In a land called Nunavut, it's 'Toonik Tyme'

It's springtime in Nunavut - a season for snow, spotting the guy in caribou skins, and building an Arctic bungalow in 90 minutes.

You can tell when it's spring in the Arctic: It gets warm enough to snow. The last few days here have seen a brilliant sunshine filtered by light snowfalls.

But it is nonetheless spring in Nunavut, Canada's newest territory, nearly 770,00 square miles in the eastern Arctic hived off from the former Northwest Territories just a little over a year ago.

And here in Iqaluit, the capital city, they're celebrating Toonik Tyme, a springtime festival with a distinctly northern flavor.

The Inuit, who make up about 85 percent of the population here, were early inhabitants of Greenland as well as what is now Nunavut, and are renowned in legend for their superhuman strength.

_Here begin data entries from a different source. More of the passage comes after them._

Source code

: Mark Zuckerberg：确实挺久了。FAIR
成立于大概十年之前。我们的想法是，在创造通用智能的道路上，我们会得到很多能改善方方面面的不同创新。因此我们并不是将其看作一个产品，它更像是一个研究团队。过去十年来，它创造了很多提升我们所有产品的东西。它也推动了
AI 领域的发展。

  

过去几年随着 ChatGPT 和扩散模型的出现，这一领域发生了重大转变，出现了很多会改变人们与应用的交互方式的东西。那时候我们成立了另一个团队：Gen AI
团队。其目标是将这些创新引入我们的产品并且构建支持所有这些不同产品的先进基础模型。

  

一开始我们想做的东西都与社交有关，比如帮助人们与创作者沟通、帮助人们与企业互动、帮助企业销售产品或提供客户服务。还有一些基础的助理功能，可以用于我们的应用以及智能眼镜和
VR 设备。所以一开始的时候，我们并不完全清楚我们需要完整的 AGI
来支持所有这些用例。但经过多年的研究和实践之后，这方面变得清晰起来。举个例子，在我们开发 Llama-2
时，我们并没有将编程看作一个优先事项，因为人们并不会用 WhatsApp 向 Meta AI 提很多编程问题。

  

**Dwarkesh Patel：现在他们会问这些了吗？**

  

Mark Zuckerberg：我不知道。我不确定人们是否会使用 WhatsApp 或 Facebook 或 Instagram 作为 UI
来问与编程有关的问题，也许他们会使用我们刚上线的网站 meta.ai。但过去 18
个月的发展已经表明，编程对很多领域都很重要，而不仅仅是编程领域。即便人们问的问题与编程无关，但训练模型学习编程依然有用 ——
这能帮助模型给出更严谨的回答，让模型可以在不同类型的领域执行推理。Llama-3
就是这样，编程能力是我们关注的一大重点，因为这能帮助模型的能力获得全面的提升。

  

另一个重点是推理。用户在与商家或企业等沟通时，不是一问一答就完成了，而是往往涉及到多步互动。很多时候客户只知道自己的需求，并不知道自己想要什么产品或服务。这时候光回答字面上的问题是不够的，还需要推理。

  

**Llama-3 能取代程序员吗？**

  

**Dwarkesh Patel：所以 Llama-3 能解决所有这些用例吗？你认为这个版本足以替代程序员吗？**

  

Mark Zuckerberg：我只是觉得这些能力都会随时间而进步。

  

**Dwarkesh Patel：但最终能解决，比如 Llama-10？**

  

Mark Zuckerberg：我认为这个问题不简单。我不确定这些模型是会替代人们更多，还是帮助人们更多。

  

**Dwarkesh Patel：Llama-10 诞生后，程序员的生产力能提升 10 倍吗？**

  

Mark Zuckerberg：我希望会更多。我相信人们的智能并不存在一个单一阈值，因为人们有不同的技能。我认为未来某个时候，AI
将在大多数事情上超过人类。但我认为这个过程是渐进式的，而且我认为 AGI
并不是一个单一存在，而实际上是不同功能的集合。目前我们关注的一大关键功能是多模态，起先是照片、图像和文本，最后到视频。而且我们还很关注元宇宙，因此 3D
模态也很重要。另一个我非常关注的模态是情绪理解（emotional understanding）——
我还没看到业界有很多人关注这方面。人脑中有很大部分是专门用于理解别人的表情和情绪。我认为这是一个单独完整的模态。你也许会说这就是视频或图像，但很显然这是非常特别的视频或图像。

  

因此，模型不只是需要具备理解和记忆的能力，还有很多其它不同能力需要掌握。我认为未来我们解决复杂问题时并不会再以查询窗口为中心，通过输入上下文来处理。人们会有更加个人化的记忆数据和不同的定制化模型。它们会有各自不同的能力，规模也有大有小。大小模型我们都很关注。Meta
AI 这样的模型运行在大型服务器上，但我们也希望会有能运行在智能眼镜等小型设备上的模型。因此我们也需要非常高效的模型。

Now that spring has set in, Iqaluit is a happening place. The big thing in town, these days, is "Spot the Tuniq" contest. In traditional folklore, the Tuniq heralds spring, and he is a sort of Arctic Easter Bunny, dressed in caribou skins. Those who glimpse him around town during the festival are encouraged to report their sighting on a special Toonik Tyme Hotline in order to enter the "Spot the Tuniq" contest and be eligible to win prizes.

Toonik Tyme is being celebrated for the 37th time, which makes it fairly ancient in the annals of a community that got its start only during World War II, as a military air base.

The festival program includes a range of activities reflecting a mix of traditional Inuit culture as well as mainstream North American culture - drum dancing and throat singing on one hand, and a production of the musical "Joseph and the Amazing Technicolor Dreamcoat," which was staged by the Iqaluit Music Society.

The fascinating throat singing is hard to describe to anyone who hasn't heard it. It is a kind of rhythmic nonverbal singing that comes from the throat rather than through the mouth. It involves all kinds of resonances and reverberations, including some at a much lower pitch than the singers - generally female - would seem able to reach. Typically pairs of singers face off in competition; the winner is the one who can get her opponent to collapse into giggles first.

Saturday's festival activities included traditional hunting events - rabbit, ptarmigan, and seal - followed by a seal-skinning contest. This was not for the faint of heart. For a visitor from "the South," however, as the Inuit refer to people from places like Toronto and Montreal, watching Sunday afternoon's igloo-building contest seemed a more appealing way to connect with local traditions.

The contest site was on a windy hillside, completely covered in thick snow, not far from the center of town. The breezes whipping the snow around were stiff enough to knock some small children and others off balance as they trudged up the hill.

Volunteer officials assigned each contestant a spot on which to build, and a circumference within which to cut blocks of snow. The first one to build an igloo sturdy enough to support the weight of a man standing on top of it is declared the winner.

Contestants used both traditional knives and the sort of wood-handled handsaws found in suburban garages across North America to cut the chilled blocks.

Aside from being able to work quickly - the fastest build their igloos within about 90 minutes - a critical skill is being able to get the rounding right, knowing at just how much of an angle each new rectangular block of snow must be set into the blocks already in place to make a perfect circle. Then there's the art of filling in the little chinks between the blocks of snow to make the igloo windproof.

The contest is open to both Inuit and non-Inuit, but the winners have always been an Inuk. "The Inuit are the ones with the life experience to be able to build these," says a volunteer. The first-prize winner got a $500 gift certificate from the Arctic outfitting shop that sponsored the contest.